Germany is a good country to benchmark to. It has done a good job on COVID, and a country in Europe which we has good financial resources like us. Germany was surrounded by cases in Europe. But contained COVID. Germany’s 110 per million deaths is where we could have been.
If we benchmark to other European countries like Denmark, Austria, Finland, & all of Eastern Europe; the deaths per million in those countries are much lower than Germany. If we were to have acted like like them, we would have >80-90% less deaths.
I’m not even comparing us to Asian countries like S. Korea or Japan who have 6 to 8 deaths per million. If we were to have performed like them, we would have >95% fewer deaths.
So my estimate of >70% preventable deaths is conservative.
We are lower in deaths per million compared to 5 countries in Europe: Belgium, UK, Spain, Italy, & Sweden. Like us, it was failure of leadership and/or they got hit before they knew what hit them (Italy, Belgium, Spain) coz they didn’t have the extra month we did (Feb)
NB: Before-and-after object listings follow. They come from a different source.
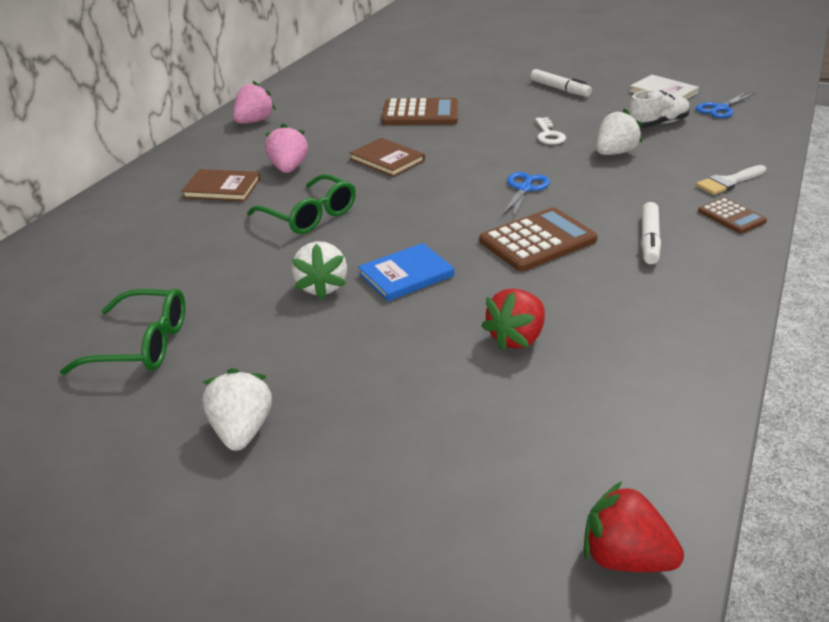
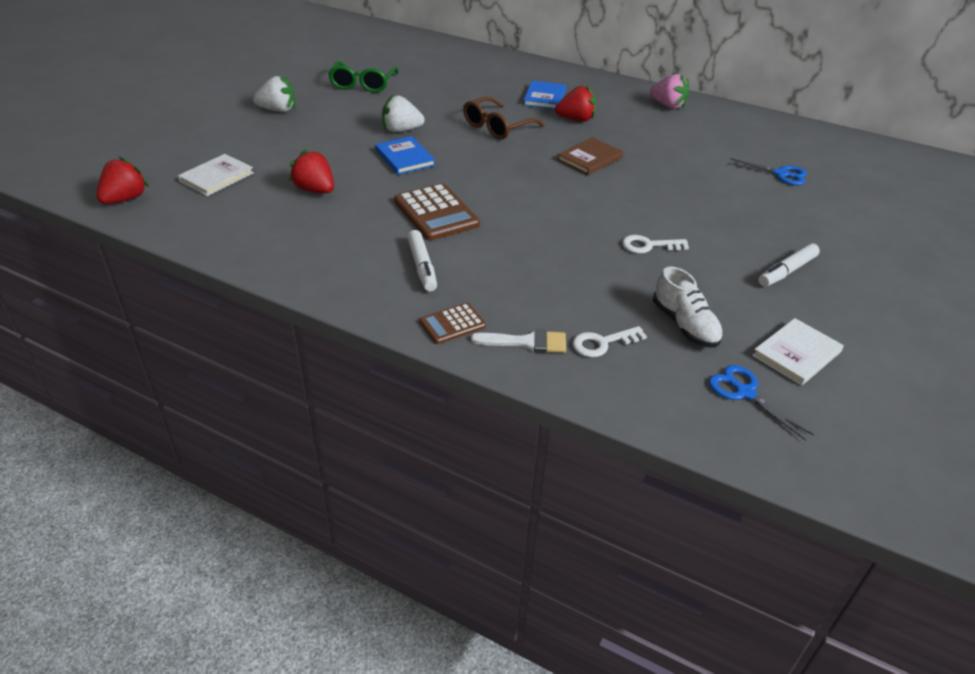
camera: 90 degrees right, 5 degrees up
brown book [181,169,260,202] -> blue book [523,81,566,109]
green glasses [247,174,356,234] -> brown glasses [463,97,545,140]
pink strawberry [265,123,308,173] -> red strawberry [555,86,596,122]
brown calculator [381,98,458,125] -> none
blue scissors [502,172,550,219] -> blue scissors moved to [728,158,807,185]
white strawberry [596,109,642,155] -> none
white marker [641,202,661,264] -> white marker turned 120 degrees counterclockwise [407,230,437,291]
white brush [696,165,766,195] -> white brush turned 120 degrees clockwise [471,329,566,353]
none -> white book [178,154,254,196]
none -> white key [573,326,647,357]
Well we won’t be lower that Belgium, UK, Spain, Italy, and Sweden for long, if we don’t slow down.
The only other countries with deaths per million higher than us in the whole world are Andorra, Peru, and Chile.
Brazil is just below us.
When we want to estimate how many deaths could have been prevented we need to compare ourselves to countries with similar resources who acted efficiently. We can’t compare ourselves to countries who may have made same mistakes like us, or didn’t have fair warning.
This is why I don’t feel comforted that our deaths per million is lower than UK, Sweden, Belgium, Italy, or Spain.
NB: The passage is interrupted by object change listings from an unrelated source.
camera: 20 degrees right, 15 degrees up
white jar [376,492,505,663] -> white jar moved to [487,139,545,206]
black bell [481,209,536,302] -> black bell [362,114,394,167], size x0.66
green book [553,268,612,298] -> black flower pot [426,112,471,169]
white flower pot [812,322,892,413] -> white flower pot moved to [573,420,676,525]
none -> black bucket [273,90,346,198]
We saw Lombardy. But we still couldn’t prevent New York.
We can still turn things around. I really hope we do.
By the way. I did intentionally leave out the #1 country in deaths per million San Marino: the total population of San Marino is 33,000.
We can forgive them. Their rate is lower than deaths per million in NY, NJ, MA, and CT.
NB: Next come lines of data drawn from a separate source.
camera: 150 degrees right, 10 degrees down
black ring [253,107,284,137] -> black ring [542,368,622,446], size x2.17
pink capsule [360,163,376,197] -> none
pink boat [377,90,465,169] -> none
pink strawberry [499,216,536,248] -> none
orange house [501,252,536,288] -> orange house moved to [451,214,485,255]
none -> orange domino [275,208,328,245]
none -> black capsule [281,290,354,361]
.@ASlavitt had a great thread that highlighted the number of deaths that could have been prevented, and listed what we can do to turn things around."
Source:
Commentary: 70% fewer deaths would mean at this point in time, America would have 66,000 dead instead of 222,000 dead. That is a tragic, appalling failure of the nation's COVID-19 strategy and a clear indication we need to completely rethink and reboot it.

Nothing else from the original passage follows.